Этот первый лист, о котором идет речь, был обращен к «русскому дворянству» и напоминал ему, что пора освобождать крестьян, и притом с землею – или быть беде. Второй был о Польше[80].
Крестьянское дело и польский вопрос сами собой легли в основу русской пропаганды. И вот с тех-то пор, любезный Чернецкий, мы десятый год печатаем с вами без устали и отдыха и имеем уже порядочную биографию нашего станка и порядочный ворох книг… Дайте вашу руку на новое десятилетие и не сердитесь, что я повторяю всенародно то, что я вам сто раз говорил наедине. Помощь, которую вы мне сделали упорной, неусыпной, всегдашней работой, страшно мне облегчила весь труд. Братская вам благодарность за это, в лице вашем польская помощь и участие в нашем деле не перемежались… Спасибо вам!.. …И тем больше спасибо вам, что начала наши были темны и бедны. Три года мы печатали, не только не продав ни одного экземпляра, но не имея возможности почти ни одного экземпляра послать в Россию, кроме первых летучих листов, отправленных Ворцелем и его друзьями в Варшаву, – все печатанное нами лежало у нас на руках или в книжных подвалах благочестивого Paternoster row.
Мы не уныли с вами… и печатали себе да печатали.
Книгопродавец с Berner street[81] как-то прислал купить на 10 ш<иллингов> «Крещеной собственности», я это принял за успех, подарил его мальчику шиллинг на водку и с несколько буржуазной радостью отложил в особое место этот первый гафсоврен[82], выработанный русской типографией.

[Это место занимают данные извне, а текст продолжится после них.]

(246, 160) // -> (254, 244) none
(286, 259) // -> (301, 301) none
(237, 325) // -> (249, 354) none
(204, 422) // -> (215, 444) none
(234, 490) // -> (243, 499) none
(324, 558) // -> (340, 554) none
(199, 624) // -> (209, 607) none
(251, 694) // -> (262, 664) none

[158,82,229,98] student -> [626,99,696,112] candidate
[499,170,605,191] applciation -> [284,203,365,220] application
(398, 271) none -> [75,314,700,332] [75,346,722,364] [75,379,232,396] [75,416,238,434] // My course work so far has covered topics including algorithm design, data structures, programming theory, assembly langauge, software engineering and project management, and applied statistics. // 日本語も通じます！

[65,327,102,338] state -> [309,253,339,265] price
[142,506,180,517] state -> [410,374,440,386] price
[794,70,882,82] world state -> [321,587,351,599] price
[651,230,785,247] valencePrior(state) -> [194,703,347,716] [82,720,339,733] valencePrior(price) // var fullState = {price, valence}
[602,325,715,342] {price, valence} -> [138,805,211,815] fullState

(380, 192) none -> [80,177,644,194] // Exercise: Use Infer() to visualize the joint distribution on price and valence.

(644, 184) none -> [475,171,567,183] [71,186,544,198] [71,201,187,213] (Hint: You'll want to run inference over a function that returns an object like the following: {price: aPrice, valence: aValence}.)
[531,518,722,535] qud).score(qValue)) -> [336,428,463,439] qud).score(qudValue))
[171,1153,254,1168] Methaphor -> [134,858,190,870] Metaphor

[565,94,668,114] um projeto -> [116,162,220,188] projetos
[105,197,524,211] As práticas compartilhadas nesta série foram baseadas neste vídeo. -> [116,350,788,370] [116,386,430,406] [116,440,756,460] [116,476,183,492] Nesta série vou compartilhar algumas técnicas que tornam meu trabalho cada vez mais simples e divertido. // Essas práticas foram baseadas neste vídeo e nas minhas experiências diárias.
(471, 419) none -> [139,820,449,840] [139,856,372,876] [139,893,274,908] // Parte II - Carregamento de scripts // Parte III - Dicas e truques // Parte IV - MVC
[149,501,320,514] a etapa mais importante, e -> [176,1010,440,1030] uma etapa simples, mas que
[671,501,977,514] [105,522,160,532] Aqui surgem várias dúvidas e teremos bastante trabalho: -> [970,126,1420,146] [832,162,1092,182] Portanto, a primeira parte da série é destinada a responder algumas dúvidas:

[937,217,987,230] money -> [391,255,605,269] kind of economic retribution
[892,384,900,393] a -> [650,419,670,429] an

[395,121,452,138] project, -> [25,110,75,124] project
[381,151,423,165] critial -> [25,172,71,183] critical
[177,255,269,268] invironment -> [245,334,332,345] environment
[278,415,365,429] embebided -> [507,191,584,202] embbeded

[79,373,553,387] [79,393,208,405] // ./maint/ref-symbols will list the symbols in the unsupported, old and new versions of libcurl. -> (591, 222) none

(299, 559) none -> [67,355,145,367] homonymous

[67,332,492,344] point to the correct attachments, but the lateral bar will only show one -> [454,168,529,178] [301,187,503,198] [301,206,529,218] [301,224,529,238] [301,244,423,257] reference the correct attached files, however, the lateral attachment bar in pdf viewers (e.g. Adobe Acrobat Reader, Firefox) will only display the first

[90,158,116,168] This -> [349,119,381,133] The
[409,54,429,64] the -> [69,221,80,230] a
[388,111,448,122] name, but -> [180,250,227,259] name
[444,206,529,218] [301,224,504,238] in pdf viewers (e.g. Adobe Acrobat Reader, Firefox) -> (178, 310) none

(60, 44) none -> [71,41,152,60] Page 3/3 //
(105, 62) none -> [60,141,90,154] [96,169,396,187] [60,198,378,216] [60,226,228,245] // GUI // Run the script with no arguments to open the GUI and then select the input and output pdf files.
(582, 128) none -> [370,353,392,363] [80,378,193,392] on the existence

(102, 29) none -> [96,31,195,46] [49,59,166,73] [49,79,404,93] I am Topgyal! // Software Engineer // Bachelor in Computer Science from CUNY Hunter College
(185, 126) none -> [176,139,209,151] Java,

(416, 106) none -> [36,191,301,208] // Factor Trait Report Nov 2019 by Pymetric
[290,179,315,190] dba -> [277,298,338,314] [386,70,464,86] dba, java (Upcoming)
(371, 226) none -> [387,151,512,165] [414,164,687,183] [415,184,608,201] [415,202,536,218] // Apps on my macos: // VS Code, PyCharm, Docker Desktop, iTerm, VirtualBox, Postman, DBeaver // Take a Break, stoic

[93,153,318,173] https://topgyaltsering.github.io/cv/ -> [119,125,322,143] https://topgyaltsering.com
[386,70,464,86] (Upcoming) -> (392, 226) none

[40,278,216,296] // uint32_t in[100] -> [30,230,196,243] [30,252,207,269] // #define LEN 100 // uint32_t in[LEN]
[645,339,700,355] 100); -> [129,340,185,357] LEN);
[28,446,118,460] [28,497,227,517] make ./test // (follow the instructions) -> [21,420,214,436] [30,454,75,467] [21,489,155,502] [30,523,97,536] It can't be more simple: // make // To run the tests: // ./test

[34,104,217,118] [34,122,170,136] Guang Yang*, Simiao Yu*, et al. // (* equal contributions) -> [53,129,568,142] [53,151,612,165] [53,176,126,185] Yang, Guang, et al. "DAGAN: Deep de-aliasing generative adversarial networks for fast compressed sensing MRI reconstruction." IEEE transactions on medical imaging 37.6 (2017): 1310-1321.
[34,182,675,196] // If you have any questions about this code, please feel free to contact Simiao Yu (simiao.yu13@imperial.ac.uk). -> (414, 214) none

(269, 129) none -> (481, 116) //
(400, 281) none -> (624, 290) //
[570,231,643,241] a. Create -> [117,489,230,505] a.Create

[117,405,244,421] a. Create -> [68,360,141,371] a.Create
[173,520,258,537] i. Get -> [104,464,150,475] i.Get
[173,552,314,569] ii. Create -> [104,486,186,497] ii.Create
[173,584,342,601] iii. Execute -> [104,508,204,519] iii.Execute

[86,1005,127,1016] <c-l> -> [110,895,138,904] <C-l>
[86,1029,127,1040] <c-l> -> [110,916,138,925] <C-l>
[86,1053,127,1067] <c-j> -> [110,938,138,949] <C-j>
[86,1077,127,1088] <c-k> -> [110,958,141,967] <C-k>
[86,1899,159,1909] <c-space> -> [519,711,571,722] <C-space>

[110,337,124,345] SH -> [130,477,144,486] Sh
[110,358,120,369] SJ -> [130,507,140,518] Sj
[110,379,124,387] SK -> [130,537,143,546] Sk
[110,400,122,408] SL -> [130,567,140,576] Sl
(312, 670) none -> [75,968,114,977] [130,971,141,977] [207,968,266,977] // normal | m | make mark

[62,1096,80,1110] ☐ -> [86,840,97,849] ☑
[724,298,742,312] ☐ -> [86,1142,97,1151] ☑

Сбыт в деле пропаганды так же важен, как и во всяком другом. Даже простой, материальный труд нельзя делать с любовью, зная, что он делается напрасно. Заставьте лучших в мире актеров играть в пустой зале – они будут играть прескверно.
Консистории, знающие по обязанности своего сана тонкость нравственных пыток, приговаривают попов за воровство, пьянство и другие светские слабости толочь воду.
Но не все же мы толкли воду с вами, Чернецкий, – пришел праздник и на нашей улице.
Он начался торжественно.
Утром 4 марта я вхожу по обыкновению часов в восемь в свой кабинет, развертываю «Теймс»[83], читаю, читаю десять раз и не понимаю, не смею понять грамматический смысл слов, поставленных в заглавие телеграфической новости: «The death of the emperor of Russia»[84].